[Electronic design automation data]
"""

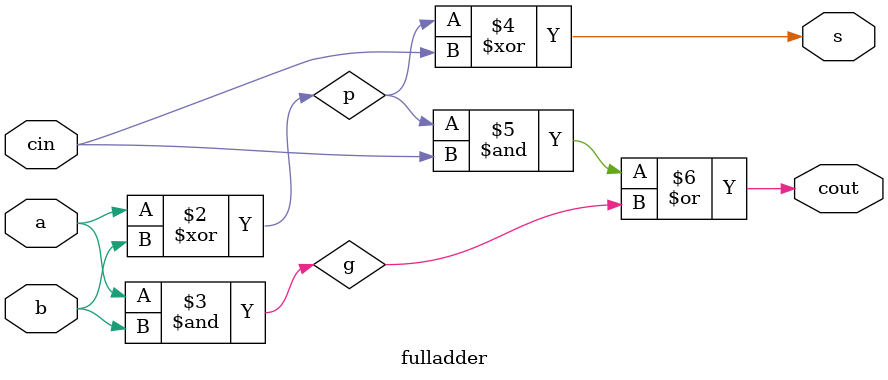
<source format=sv>
module fulladder(input logic a, b, cin,
                output logic s, cout);
    logic p, g;
    always_comb 
    begin
       p = a ^ b;
       g = a & b;
    
       s = p ^ cin;
       cout = (p & cin) | g;
     
    end
endmodule
</source>
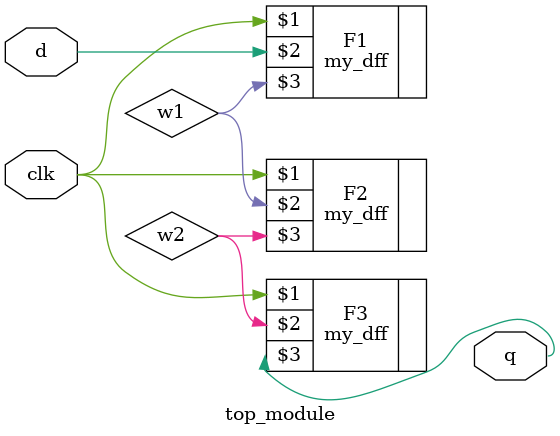
<source format=v>
module top_module ( input clk, input d, output q );

    wire w1,w2;
    my_dff F1(clk,d,w1);
    my_dff F2(clk,w1,w2);
    my_dff F3(clk,w2,q);
endmodule
</source>
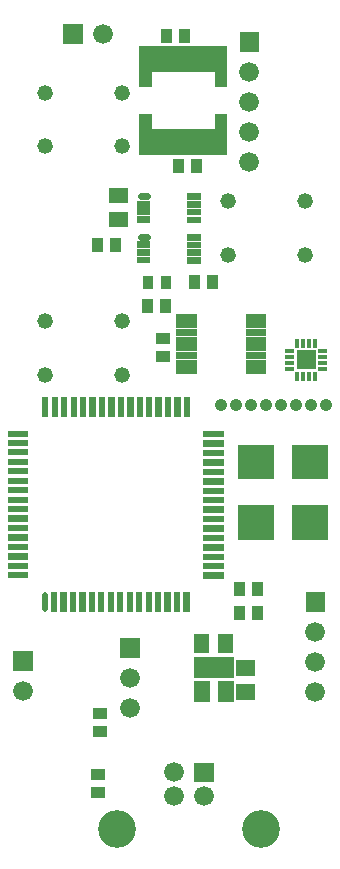
<source format=gbr>
G04 start of page 4 for group -4063 idx -4063
G04 Title: (unknown), componentmask *
G04 Creator: pcb 20080202 *
G04 CreationDate: Mon 07 Jul 2008 02:37:13 PM GMT UTC *
G04 For: sean *
G04 Format: Gerber/RS-274X *
G04 PCB-Dimensions: 130000 290000 *
G04 PCB-Coordinate-Origin: lower left *
%MOIN*%
%FSLAX24Y24*%
%LNFRONTMASK*%
%ADD13C,0.0200*%
%ADD35C,0.0660*%
%ADD36C,0.0420*%
%ADD37C,0.0520*%
%ADD38C,0.1260*%
%ADD39R,0.0360X0.0360*%
%ADD40R,0.1145X0.1145*%
%ADD41R,0.0540X0.0540*%
%ADD42R,0.0510X0.0510*%
%ADD43R,0.0210X0.0210*%
%ADD44R,0.0140X0.0140*%
%ADD45R,0.0230X0.0230*%
%ADD46C,0.0210*%
%ADD47R,0.0416X0.0416*%
%ADD48R,0.0220X0.0220*%
%ADD49C,0.0220*%
G54D35*X11730Y8080D03*
Y6080D03*
G54D13*G36*
X11400Y9410D02*Y8750D01*
X12060D01*
Y9410D01*
X11400D01*
G37*
G54D36*X8570Y15650D03*
X9070D03*
X9570D03*
X10070D03*
X10570D03*
X11070D03*
X11570D03*
X12070D03*
G54D37*X2711Y18423D03*
X5270D03*
Y16652D03*
X2711D03*
X2710Y26025D03*
Y24254D03*
G54D35*X11730Y7080D03*
G54D13*G36*
X1660Y7440D02*Y6780D01*
X2320D01*
Y7440D01*
X1660D01*
G37*
G36*
X5230Y7880D02*Y7220D01*
X5890D01*
Y7880D01*
X5230D01*
G37*
G54D35*X1990Y6110D03*
X5560Y6550D03*
Y5550D03*
G54D13*G36*
X7680Y3720D02*Y3060D01*
X8340D01*
Y3720D01*
X7680D01*
G37*
G54D35*X7010Y3390D03*
Y2590D03*
X8010D03*
G54D38*X9910Y1490D03*
X5110D03*
G54D13*G36*
X3320Y28340D02*Y27680D01*
X3980D01*
Y28340D01*
X3320D01*
G37*
G54D35*X4650Y28010D03*
G54D13*G36*
X9200Y28070D02*Y27410D01*
X9860D01*
Y28070D01*
X9200D01*
G37*
G54D35*X9530Y26740D03*
Y25740D03*
G54D37*X5269Y26025D03*
Y24254D03*
G54D35*X9530Y24740D03*
Y23740D03*
G54D37*X8810Y22423D03*
X11369D03*
Y20652D03*
X8810D03*
G54D39*X9800Y9550D02*Y9450D01*
X9200Y9550D02*Y9450D01*
X9800Y8750D02*Y8650D01*
X9200Y8750D02*Y8650D01*
G54D40*X9716Y11725D02*X9773D01*
X11506D02*X11563D01*
X9716Y13733D02*X9773D01*
X11506D02*X11563D01*
G54D41*X7960Y6980D02*Y6820D01*
X8350Y6980D02*Y6820D01*
X8740Y6980D02*Y6820D01*
Y6160D02*Y6000D01*
G54D42*X9320Y6070D02*X9460D01*
G54D41*X7960Y6160D02*Y6000D01*
G54D42*X8720Y7750D02*Y7610D01*
X7920Y7750D02*Y7610D01*
X9320Y6870D02*X9460D01*
G54D43*X8100Y9950D02*X8560D01*
X8100Y10260D02*X8560D01*
X8100Y10570D02*X8560D01*
X8100Y10890D02*X8560D01*
X8100Y11200D02*X8560D01*
X8100Y11520D02*X8560D01*
X8100Y11830D02*X8560D01*
X8100Y12150D02*X8560D01*
X8100Y12460D02*X8560D01*
X8100Y12780D02*X8560D01*
X8100Y13090D02*X8560D01*
X8100Y13410D02*X8560D01*
X8100Y13720D02*X8560D01*
X8100Y14040D02*X8560D01*
X8100Y14350D02*X8560D01*
X8100Y14670D02*X8560D01*
G54D44*X10786Y17435D02*X10951D01*
X10786Y17238D02*X10951D01*
X10786Y17041D02*X10951D01*
X10786Y16844D02*X10951D01*
X11124Y16671D02*Y16506D01*
Y17773D02*Y17608D01*
X11321Y16671D02*Y16506D01*
X11518Y16671D02*Y16506D01*
X11715Y16671D02*Y16506D01*
Y17773D02*Y17608D01*
X11518Y17773D02*Y17608D01*
X11321Y17773D02*Y17608D01*
G54D13*G36*
X11104Y17455D02*Y16824D01*
X11735D01*
Y17455D01*
X11104D01*
G37*
G54D44*X11888Y16844D02*X12053D01*
X11888Y17041D02*X12053D01*
X11888Y17238D02*X12053D01*
X11888Y17435D02*X12053D01*
G54D39*X6590Y17260D02*X6690D01*
X6590Y17860D02*X6690D01*
G54D43*X7440Y15800D02*Y15340D01*
X7130Y15800D02*Y15340D01*
X6820Y15800D02*Y15340D01*
X6500Y15800D02*Y15340D01*
X6190Y15800D02*Y15340D01*
G54D45*X7198Y18309D02*X7658D01*
X7198Y18053D02*X7658D01*
X7198Y17797D02*X7658D01*
X7198Y17542D02*X7658D01*
X7198Y17286D02*X7658D01*
X7198Y17030D02*X7658D01*
X7198Y16774D02*X7658D01*
G54D43*X5870Y15800D02*Y15340D01*
X5560Y15800D02*Y15340D01*
X5240Y15800D02*Y15340D01*
X4930Y15800D02*Y15340D01*
X4610Y15800D02*Y15340D01*
X4300Y15800D02*Y15340D01*
X3980Y15800D02*Y15340D01*
X3670Y15800D02*Y15340D01*
X3350Y15800D02*Y15340D01*
X3040Y15800D02*Y15340D01*
X2720Y15800D02*Y15340D01*
G54D45*X9521Y16774D02*X9981D01*
X9521Y17030D02*X9981D01*
X9521Y17286D02*X9981D01*
X9521Y17542D02*X9981D01*
X9521Y17797D02*X9981D01*
X9521Y18053D02*X9981D01*
X9521Y18309D02*X9981D01*
X9521Y18565D02*X9981D01*
G54D39*X4420Y2710D02*X4520D01*
X4420Y3310D02*X4520D01*
X4490Y4760D02*X4590D01*
X4490Y5360D02*X4590D01*
G54D46*X2710Y9290D02*Y8830D01*
G54D43*X3020Y9290D02*Y8830D01*
X3330Y9290D02*Y8830D01*
X3650Y9290D02*Y8830D01*
X3960Y9290D02*Y8830D01*
X4280Y9290D02*Y8830D01*
X4590Y9290D02*Y8830D01*
X4910Y9290D02*Y8830D01*
X5220Y9290D02*Y8830D01*
X5540Y9290D02*Y8830D01*
X5850Y9290D02*Y8830D01*
X6170Y9290D02*Y8830D01*
X6480Y9290D02*Y8830D01*
X6800Y9290D02*Y8830D01*
X7110Y9290D02*Y8830D01*
X7430Y9290D02*Y8830D01*
X1590Y14680D02*X2050D01*
X1590Y14370D02*X2050D01*
X1590Y14060D02*X2050D01*
X1590Y13740D02*X2050D01*
X1590Y13430D02*X2050D01*
X1590Y13110D02*X2050D01*
X1590Y12800D02*X2050D01*
X1590Y12480D02*X2050D01*
X1590Y12170D02*X2050D01*
X1590Y11850D02*X2050D01*
X1590Y11540D02*X2050D01*
X1590Y11220D02*X2050D01*
X1590Y10910D02*X2050D01*
X1590Y10590D02*X2050D01*
X1590Y10280D02*X2050D01*
X1590Y9960D02*X2050D01*
G54D39*X7370Y28000D02*Y27900D01*
X6770Y28000D02*Y27900D01*
G54D47*X8579Y27393D02*Y26429D01*
X8264Y27393D02*Y26941D01*
X7949Y27393D02*Y26941D01*
X7634Y27393D02*Y26941D01*
X7320Y27393D02*Y26941D01*
X7004Y27393D02*Y26940D01*
X6690Y27393D02*Y26941D01*
X6375Y27393D02*Y26941D01*
X6060Y27393D02*Y26429D01*
G54D39*X8310Y19780D02*Y19680D01*
X7710Y19780D02*Y19680D01*
G54D48*X7570Y20460D02*X7790D01*
X7570Y20720D02*X7790D01*
X7570Y20970D02*X7790D01*
X7570Y21230D02*X7790D01*
G54D39*X6720Y18980D02*Y18880D01*
X6750Y19770D02*Y19670D01*
G54D45*X7198Y18565D02*X7658D01*
G54D39*X6120Y18980D02*Y18880D01*
X6150Y19770D02*Y19670D01*
G54D49*X5900Y21240D02*X6120D01*
G54D48*X5900Y20980D02*X6120D01*
X5900Y20730D02*X6120D01*
X5900Y20470D02*X6120D01*
G54D42*X5090Y21820D02*X5230D01*
X5090Y22620D02*X5230D01*
G54D39*X4470Y21030D02*Y20930D01*
X5070Y21030D02*Y20930D01*
G54D49*X5900Y22590D02*X6120D01*
G54D48*X5900Y22330D02*X6120D01*
X5900Y22080D02*X6120D01*
X5900Y21820D02*X6120D01*
X7570Y21810D02*X7790D01*
X7570Y22070D02*X7790D01*
X7570Y22320D02*X7790D01*
X7570Y22580D02*X7790D01*
G54D39*X7770Y23650D02*Y23550D01*
X7170Y23650D02*Y23550D01*
G54D47*X6060Y25130D02*Y24165D01*
X6375Y24618D02*Y24165D01*
X6690Y24618D02*Y24165D01*
X7004Y24618D02*Y24165D01*
X7320Y24618D02*Y24165D01*
X7634Y24618D02*Y24165D01*
X7949Y24618D02*Y24165D01*
X8264Y24618D02*Y24165D01*
X8579Y25130D02*Y24165D01*
M02*

</source>
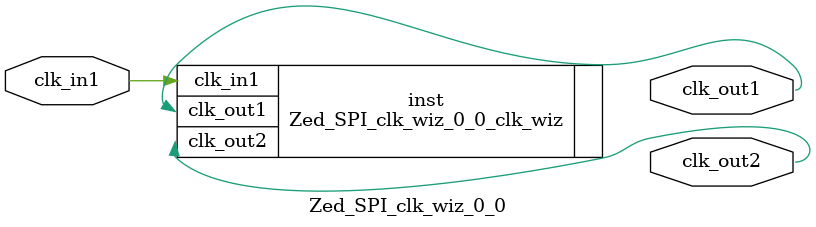
<source format=v>


`timescale 1ps/1ps

(* CORE_GENERATION_INFO = "Zed_SPI_clk_wiz_0_0,clk_wiz_v6_0_9_0_0,{component_name=Zed_SPI_clk_wiz_0_0,use_phase_alignment=true,use_min_o_jitter=false,use_max_i_jitter=false,use_dyn_phase_shift=false,use_inclk_switchover=false,use_dyn_reconfig=false,enable_axi=0,feedback_source=FDBK_AUTO,PRIMITIVE=MMCM,num_out_clk=2,clkin1_period=10.000,clkin2_period=10.000,use_power_down=false,use_reset=false,use_locked=false,use_inclk_stopped=false,feedback_type=SINGLE,CLOCK_MGR_TYPE=NA,manual_override=false}" *)

module Zed_SPI_clk_wiz_0_0 
 (
  // Clock out ports
  output        clk_out1,
  output        clk_out2,
 // Clock in ports
  input         clk_in1
 );

  Zed_SPI_clk_wiz_0_0_clk_wiz inst
  (
  // Clock out ports  
  .clk_out1(clk_out1),
  .clk_out2(clk_out2),
 // Clock in ports
  .clk_in1(clk_in1)
  );

endmodule

</source>
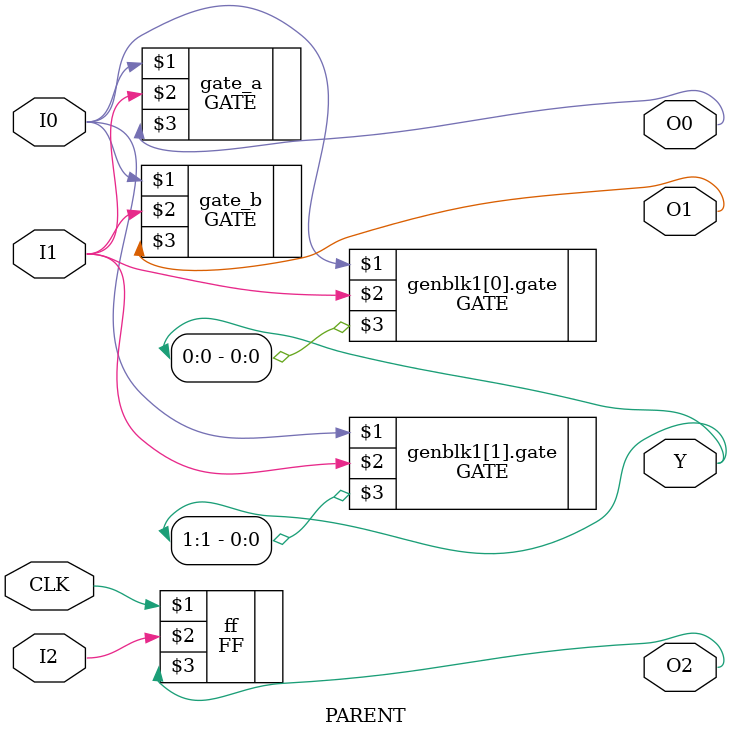
<source format=v>
/*
 * Copyright (C) 2020  The SymbiFlow Authors.
 *
 * Use of this source code is governed by a ISC-style
 * license that can be found in the LICENSE file or at
 * https://opensource.org/licenses/ISC
 *
 * SPDX-License-Identifier:     ISC
 */

`include "./gate/gate.sim.v"
`include "./ff/ff.sim.v"

module PARENT (CLK, I0, I1, I2, O0, O1, O2, Y);
  (* CLOCK *)
  input  wire CLK;
  input  wire I0;
  input  wire I1;
  input  wire I2;
  output wire O0;
  output wire O1;
  output wire O2;
  output wire [1:0] Y;

  // Explicit instances of multiple children of the same type.
  (* FASM_PREFIX = "FASM_PREFIX_FOR_GATE_A" *)
  GATE gate_a (I0, I1, O0);
  (* FASM_PREFIX = "FASM_PREFIX_FOR_GATE_B" *)
  GATE gate_b (I0, I1, O1);

  // Multiple children defined using the generate statement. Each instance is
  // assigned a different fasm prefix.
  genvar i;
  generate for (i=0; i<2; i=i+1) begin
    (* FASM_PREFIX = "PREFIX_FOR_GATE_I0;PREFIX_FOR_GATE_I1" *)
    GATE gate (I0, I1, Y[i]);
  end endgenerate

  // An instance of a single child cell.
  (* FASM_PREFIX = "FASM_PREFIX_FOR_FF" *)
  FF ff (CLK, I2, O2);

endmodule

</source>
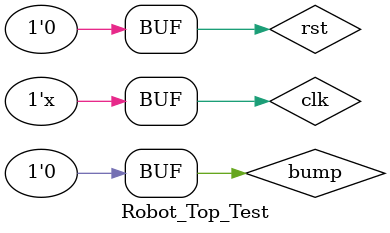
<source format=v>
`timescale 1ns/10ps

module Robot_Top_Test;

	reg clk,rst;
	reg bump;

	wire [3:0] wheel_wires_left; 
	wire [3:0] wheel_wires_right; 

	Robot_Top Robot_Top_tb(
	.clk(clk),
	.rst(rst),
	.bump(bump),
	.wheel_wires_left(wheel_wires_left),
	.wheel_wires_right(wheel_wires_right)
	);

	initial begin
	//	$stop;
		clk = 1'b0;
		rst = 1'b0;
		bump = 1'b0;
//		#20000 $stop;
#30 rst = 1'b1;
#50 rst = 1'b0;

#100 bump = 1'b1;
#50 bump = 1'b0;

	end

//	initial begin
//		$dumpfile("Robot_Top.vcd");
//		$dumpvars;
///	end	

	always begin
		#25 clk = !clk;
	end	

	
endmodule

</source>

"""

| WHAT IS NEEDED |
Working through the entries above, copy every line in which "begin" is found.

| SOLUTION FOR THIS EXERCISE |
    begin
  generate for (i=0; i<2; i=i+1) begin
	initial begin
//	initial begin
	always begin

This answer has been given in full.